If you are just getting started with Raspberry Pi, connecting a simple LED to one of the GPIO pins of a Raspberry Pi and controlling it using software program that you write will give you a very good grasp of how a computer hardware and its program works internally. You will realize how you can control various aspects of a computer hardware using software, how a computer works at the bit level, how to write Python programs to control hardware and more.

In summary, working on getting an led connected to a GPIO pin of your Raspberry Pi will help you in understanding the fundamentals of a computer architecture and computer science in general.

Raspberry Pi 3B

What You Will Learn From This Project?

Connecting an LED to the GPIO pins of a Raspberry Pi to control it is a simple Beginner Raspberry Pi Project that lets you learn more about:

  • Raspberry Pi hardware internals
  • General Purpose Input/Output (GPIO) pins of a Raspberry Pi
  • Raspberry Pi Register Set
  • Ohm’s Law
  • Python Programming
  • Python Library – Raspberry Pi GPIO library
  • The working of an Light Emitting Diode (LED)

What Hardware Is Required To Set Up A Blinking LED Project?

This a very simple, beginner friendly Raspberry Pi project that can be set up by anyone with minimal hardware or software knowledge. The hardware components required to set up this blinking LED project is also quite minimal. You need the following hardware components available with you to get it going:

  • Raspberry Pi Module
  • Solderless Breadboard
  • Keyboard
  • Monitor
  • Raspberry Pi Power Supply
  • SD Card with working Raspbian OS
  • Jumper wires for rigging up the circuit
  • LED
  • Resistor (1K Ohm)
  • Multimeter

Theory Behind How The Raspberry Pi Blinking LED Project Work

When you look at the Raspberry Pi board, you will see a bunch of pins protruding out. Among these, there is a row of 40 pins located on one side of the board as shown in the image below.

If you look closely enough in the above image, you will notice the label “GPIO” written right under it. These pins are called the GPIO pins or General Purpose Input Output pins. What the name GPIO implies is that these pins do not have any fixed functionality within the board and hence can be used for general purposes. It means that we can connect our LED into one of these pins and can turn it ON or OFF using these pins. But how?

How to control the Raspberry Pi GPIO pins programmatically?

Raspberry Pi 3 board runs on Broadcom’s ARM CPU chipset BCM2837. Among many other things, this processor chipset has a built in GPIO controller aka General Purpose Input Output controller. The 40 GPIO pins header shown in figure 1 is connected to 40 controllable pins of the GPIO controller. Now, we can control each of these pins individually by programming the appropriate registers inside this GPIO controller.

Material provided:
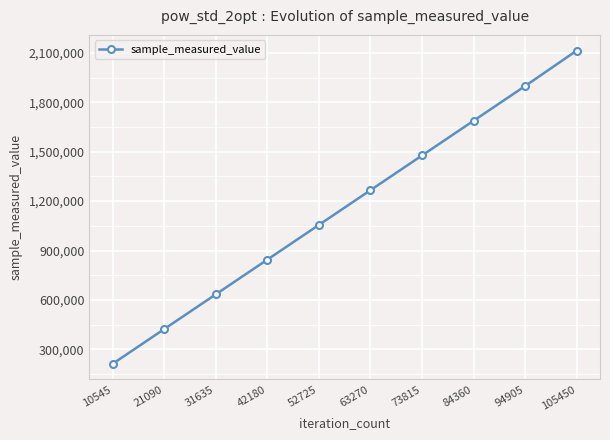

True or false: the data shows 1266445 at 63270.

True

What this exercise asks:
#1 Answer these questions from the Raspberry Pi LED guide:
(a) What resistor value does the hardware list call for?
(b) How many pins are in the row marked "GPIO"?
(c) What chipset does the Raspberry Pi 3 board run on?
#2 Pick up the Raspberry Pi LED guide after its last sentence and keep writing.

Answer set:
#1
(a) 1K Ohm
(b) 40
(c) Broadcom's ARM CPU chipset BCM2837

#2
To understand how to program each of these pins using GPIO controller, we need to look into the Technical Reference Manual or datasheet of the Broadcom ARM chipset BCM2837.

In the BCM2837 SOC (System On Chip aka CPU) datasheet linked above, if we jump into page 89 we come across a dedicated chapter talking about General Purpose Input Output (GPIO). If we go through this chapter, we can learn about all the GPIO registers available and figure out the GPIO registers we need to program to turn ON or OFF the LED we are going to connect to the Raspberry Pi 3 GPIO pins.

As the name implies, GPIO pins can be configured as either an Input pin or an Output pin. When we configure a GPIO pin as an input pin, we are sending data bit (either 0 or 1) into the Raspberry Pi BCM2837 SOC i.e. data signal is sent from outside the board to inside the board (hence the name input). On the other hand, if we configure the Raspberry Pi GPIO pin as an output pin, the board will send the data bit signal (either 0 or 1) from inside the board to the outer world where any device connected to it will receive this signal.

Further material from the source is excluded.